HMS Ladybird 31-12-1940 Bardia AWM 005012.jpeg
HMS Ladybird off Bardia in December 1940, showing her World War II configuration with the longer 50-calibre 6-inch guns installed in 1939
Class overview
Name: Insect class
Operators:  Royal Navy
Completed: 12
Lost: 3
Retired: 9
General characteristics
Type: Gunboat
Displacement: 625 long tons (635 t)
Length: 237 ft 6 in (72.39 m)
Beam: 36 ft (11 m)
Draught: 4 ft (1.2 m)
Propulsion: 2 shaft VTE engines, 2 Yarrow type mixed firing boilers 2000 IHP
Speed: 14 knots (16 mph; 26 km/h)
Complement: 55
Armament:
Armour: Improvised

The Insect-class gunboats (or large China gunboats) were a class of small, but well-armed Royal Navy ships designed for use in shallow rivers or inshore. They were intended for use on the Danube against Austria-Hungary (the China name was to disguise their function). The first four ships—Gnat, Mantis, Moth and Tarantula—were first employed during the World War I Mesopotamian Campaign on the Euphrates and Tigris rivers.

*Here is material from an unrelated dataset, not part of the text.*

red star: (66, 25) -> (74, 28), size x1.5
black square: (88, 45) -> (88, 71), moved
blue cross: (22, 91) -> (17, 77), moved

The ships were designed by Yarrow to operate in shallow, fast-flowing rivers, with a shallow draught and a good turn of speed to counter river flow. They were fitted with two reciprocating (VTE) engines operating two propeller shafts to offer some redundancy. The propellers were housed in tunnels to minimise the operating draught. The main armament consisted of two 6 inch guns in single mountings fore and aft.

Aphis, Bee, Ladybird and Scarab were deployed to Port Said, Egypt in 1915-16, Gnat, Mantis, Moth and Tarantula were sent to the Persian Gulf in 1916. Glowworm, Cicala, Cockchafer and Cricket were deployed to the east coast of England in 1916 and had their main armament mountings modified to give higher elevation for anti-Zeppelin work.

In 1919, during the Russian Civil War, Glowworm, Cicala, Cockchafer, Cricket, Moth, and Mantis served on the Dvina River (northern Russia, in Arkhangelsk Oblast), fighting in support of White Russian forces. Glowworm's captain and some other crew members were killed when a nearby ammunition barge exploded. The crew of Cicala mutinied, as part of a wider wave of unrest in the Royal Navy, and five "ringleaders" were sentenced to death, later commuted to five years' imprisonment.